======== Ausgewählter Auszug ========

Wer jetzt an einen neuen PR-Gag aus Niederschelderhütte denkt, liegt völlig falsch. Das Ganze ist ohne Wissen der Brauerei entstanden. Es ist schlicht und ergreifend ein Liebeslied für’s Lieblingsbier. Inzwischen ist das Video allein bei YouTube weit über 8000 Mal angesehen worden.
Nun heißt „Okami“ natürlich nicht wirklich so: Hinter diesem Künstlernamen – angelehnt an einen Charakter aus einem Videospiel – versteckt sich Konstantin Wolff, 19 Jahre alt und in der Jahrgangsstufe 13 der Bertha-von-Suttner-Gesamtschule in Siegen. Das Bemerkenswerte: Der Abiturient kommt nicht etwa aus Mudersbach, Schelden oder Eiserfeld, sondern aus Niederdielfen – was man so einfach nicht als altes Stammland der „Siegthaler“ bezeichnen kann. Wolff aber stellt klar: In seinem Freundeskreis und vielen Bekannten seiner Generation werde ausschließlich das Bier aus den grünen Kästen getrunken.

======== Datenbestand ========

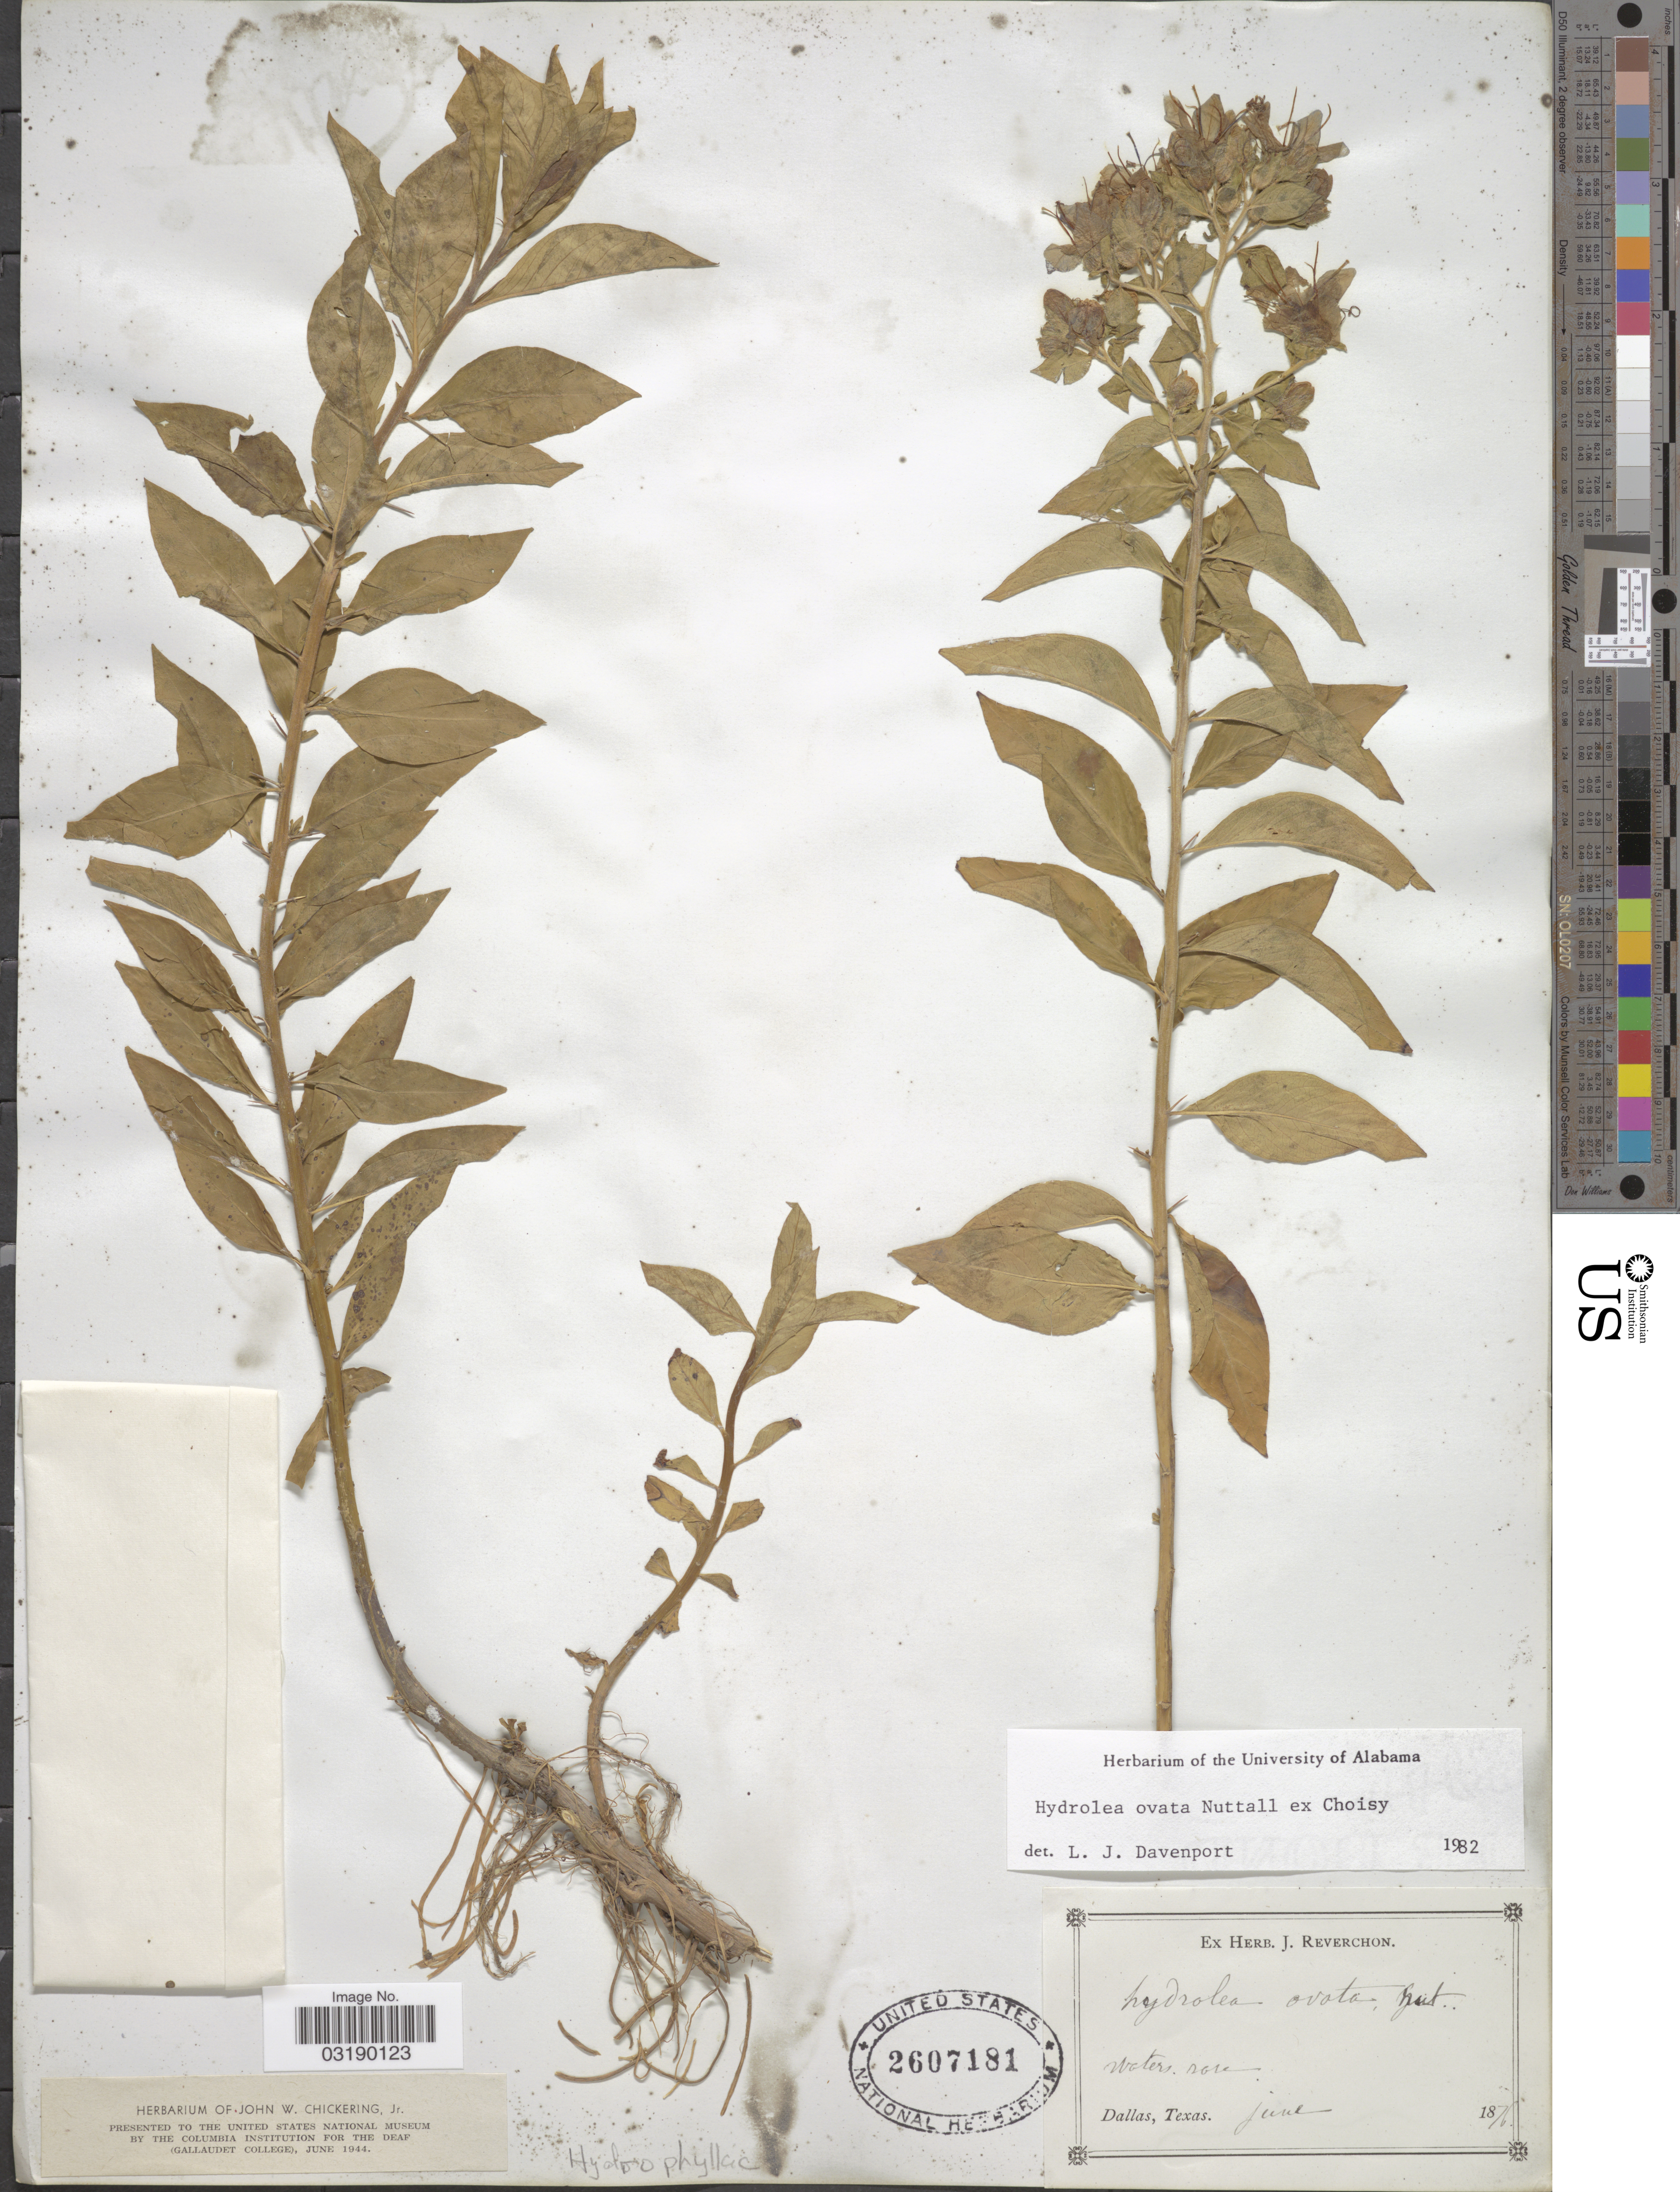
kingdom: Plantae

========

Führe den Text über Konstantin Wolffs Liebeslied für sein Lieblingsbier im Anschluss an seinen letzten Satz weiter.

Seit rund zwei Jahren macht er Musik: Wo andere sich Heavy Metal, Techno oder immer nur den Top20 der deutschen Charts verschrieben haben, ist sein Ding der Rap. Nach einer EP hat der 19-Jährige in diesem Jahr sein erstes, zehn Songs umfassendes Album mit dem Titel „Dichter Denker“ veröffentlicht – der Deutsch-Leistungskurs lässt grüßen.
Die Vorgehensweise ist meist so: Auf einer speziellen Internet-Plattform besorgt sich Konstantin Wolff per Streaming den passenden Beat. „Dann weiß ich aber eigentlich noch gar nichts über das Thema“, sagt er zu den Texten, die er alle selbst schreibt. Vorzugsweise abends im Bett mittels Handy. „Da hab ich meine kreativste Phase“, grinst er.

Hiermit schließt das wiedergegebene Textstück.